In general could someone explain the difference between the following two approaches?
Say we have $n$ objects split into $r$ groups of sizes $n_1, \ldots n_r$. What is the difference between
$$\frac{n!}{n_1!\cdots n_r!}$$ and $$r!n_1!\cdots n_r!.$$
When is each valid? The first says we have split these objects up by first choosing $n_1$ of them and then $n_2$, etc. The second says we have these groups, we can shuffle them internally ($n_k!$) and we can shuffle the whole groups ($r!$)$. What is the difference?

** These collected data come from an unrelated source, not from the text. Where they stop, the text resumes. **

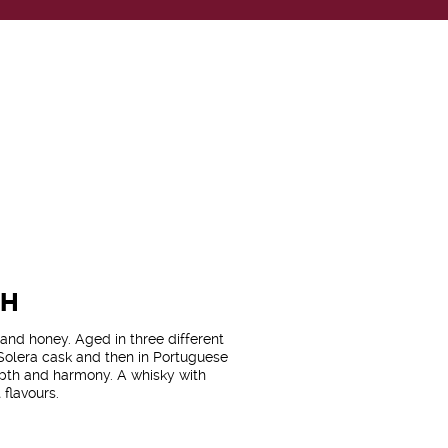
CH
e and honey. Aged in three different
 Solera cask and then in Portuguese
depth and harmony. A whisky with
 flavours.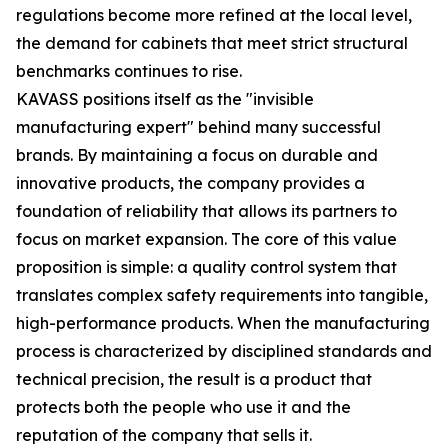
regulations become more refined at the local level,
the demand for cabinets that meet strict structural
benchmarks continues to rise.
KAVASS positions itself as the "invisible
manufacturing expert" behind many successful
brands. By maintaining a focus on durable and
innovative products, the company provides a
foundation of reliability that allows its partners to
focus on market expansion. The core of this value
proposition is simple: a quality control system that
translates complex safety requirements into tangible,
high-performance products. When the manufacturing
process is characterized by disciplined standards and
technical precision, the result is a product that
protects both the people who use it and the
reputation of the company that sells it.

Example 1: Natalie is taking a multiple choice exam with 20 questions, each of which has four options: A, B, C, and D. There are $4^{20}$ possible ways she can choose one answer for each question. How many of these ways involve exactly 5 questions answered A, 5 questions answered B, 5 questions answered C and 5 questions answered D?
So I'm confused here if this is just
$$\frac{20!}{5!^4}$$ since we are splitting it up into 4 groups of $5$, or if it is actually
$$4!5!^4$$ since we have 4 groups of 5.
Example 2: 8 objects can be arranged in how many ways so that two of them, $A$ and $B$ are together.

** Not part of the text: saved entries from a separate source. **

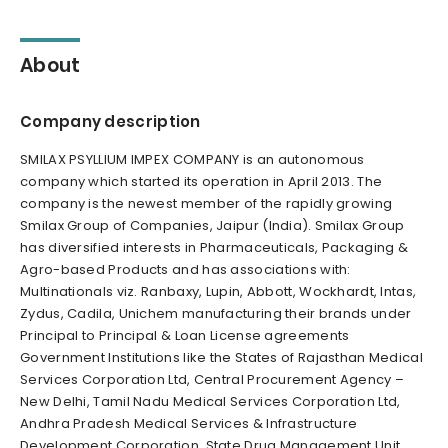
About
Company description
SMILAX PSYLLIUM IMPEX COMPANY is an autonomous
company which started its operation in April 2013. The
company is the newest member of the rapidly growing
Smilax Group of Companies, Jaipur (India). Smilax Group
has diversified interests in Pharmaceuticals, Packaging &
Agro-based Products and has associations with:
Multinationals viz. Ranbaxy, Lupin, Abbott, Wockhardt, Intas,
Zydus, Cadila, Unichem manufacturing their brands under
Principal to Principal & Loan License agreements
Government Institutions like the States of Rajasthan Medical
Services Corporation Ltd, Central Procurement Agency –
New Delhi, Tamil Nadu Medical Services Corporation Ltd,
Andhra Pradesh Medical Services & Infrastructure
Development Corporation, State Drug Management Unit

is this $8!/2!$? Since we have 6 groups of 1 and a group of 2? or is it $2*7!$?
For further discussion see the comments below.
This is long, but a thorough reading should clear any confusion. The first formula $$\frac{n!}{n_1!\cdots n_r!}$$ Gives every single ordering of $n$ elements split into $r$ different groups of identical objects with $n_i$ identical objects in the $i$'th group. An example that may give some insight is ordering the letters $AAABC$. Here there would be $5!$ ways of arranging the elements, except that there are $3$ $A$'s. In any arrangement of $AAABC$, these three $A$'s could be arranged in any of $3!$ different (but identical from the problem's standpoint) orders $$A_1A_2A_3,A_1A_3A_2,A_2A_1A_3,A_2A_3A_1,A_3A_1A_2,A_3A_2A_1$$
The $5!$ accounts for them all. We are not interested in this distinction between $A_1$, $A_2$ and $A_3$ however, so we divide out the $3!$ in order to get the number of different arrangements. We can make the same argument for the $B$ and $C$, dividing out a $1!$, but this doesn't really matter for obvious reasons. Using all of these, however, we can get that the number of ways to arrange $AAABC$ is $$\frac{5!}{(3!)(1!)(1!)}=20$$ In your first example, you are trying to find the number of ways to arrange $AAAAABBBBBCCCCCDDDDD$, so you get $$\frac{20!}{(5!)^4}$$ In your second example, $A$ and $B$ are distinct and stick together, two things wholly unaccounted for by this formula, so it does not apply.
Now for the second formula. This formula describes a sort of shuffling, as you mention, but this shuffling is a very distinctive kind of shuffling. It describes $r$ groups, each with $n_r$ distinct objects. The groups stay together in this shuffling, so after we multiply the shufflings of each individual group, which is $n_1! \cdots n_r!$, and then we shuffle the order of the groups themselves, thus multiplying by another $r!$ to get $$r!n_1!\cdots n_r!$$
In your first example this formula does not apply as there are no groups that are separate from each other. We are trying to find all orderings of $AAAAABBBBBCCCCCDDDDD$, not finding orderings of four groups $AAAAA$, $BBBBB$, $CCCCC$ and $DDDDD$. First off, then we would have streaks of 5 of the same answer in a row. Secondly, these answers are not even distinct, so we can't even begin to apply the second formula.
In your second example, we are ordering $ABCDEFGH$, but we are told $A$ and $B$ are in a group, that is, they cannot be separated. Thus we have seven groups, one is $AB$, and the others are $C$, $D$, $E$, $F$, $G$ and $H$. All letters are distinct here so we can use our second formula, multiplying the number of arrangements of each individual group $(2! (1!)^7)$ by the number of ways of arranging the groups themselves $7!$, so we have $2 \cdot 7!$.